──────── EXERCISE TEXT ────────
Rhode Island has always been a pretty expensive place to live, but for a number of reasons it has become much more so lately. There are just too few homes. One of the things Rhode Island is doing is exploring ways to have a major impact on housing supply. That includes a state initiative to study a more active and direct role in the development of Affordable housing in the state through a state-controlled public development entity, similar to the Housing Opportunities Commission of Montgomery County, Maryland. When people are revisiting public ownership models and reigniting a conversation about the state and federal government’s role in building and owning housing, that is remarkable.

Another innovation that Rhode Island has pioneered is the creation and staffing of a Proactive Development entity, lead by Ben Frost as President. Ben is a true housing advocate, policymaker, and thought leader who is serious about contributing to solving the housing crisis in Rhode Island. Proactive Development works with government agencies, municipalities, developers and the public to grow housing production across the state. Serious housing people need to roll up their sleeves and get stuck into the messy work that is untangling, repairing, and rebuilding systems. Rhode Island is doing just that.

This is an international challenge and there are a lot of lessons that can be learned from others’ collective experience. Every tool in the toolbox is needed, especially in times of inflationary pressure and regulatory uncertainty. High, and rising, insurance costs are a topic of conversation in commercial real estate circles, and it is something that has an outsized impact on Affordable housing because of the regulated and restricted income potential in relation to the operating costs. If it costs more to build and operate a unit of housing, fewer units of housing can be added to supply for the same amount of investment. Insurance and operating cost pressures are issues housing professionals in Rhode Island are intimately aware of.
──────── RAW DATA ────────
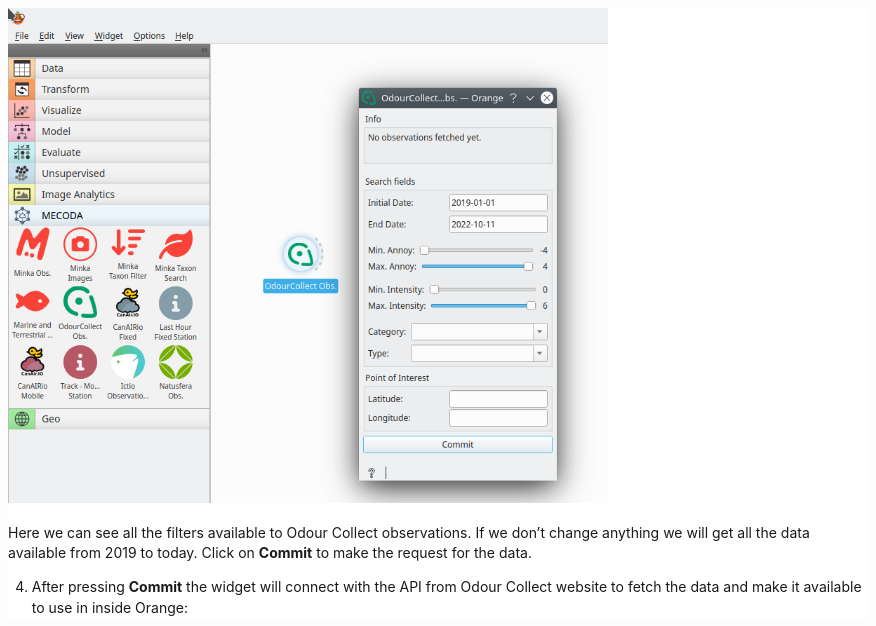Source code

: <img src="../images/oc_widget3.png" alt="oc_widget3" width="600"/> 

Here we can see all the filters available to Odour Collect observations. If we don’t change anything we will get all the data available from 2019 to today. Click on **Commit** to make the request for the data.

4. After pressing **Commit** the widget will connect with the API from Odour Collect website to fetch the data and make it available to use in inside Orange:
────────
> **INSTRUCTION**
In the Rhode Island housing text, who serves as President of the Proactive Development entity?

> **WRITTEN SOLUTION**
Ben Frost.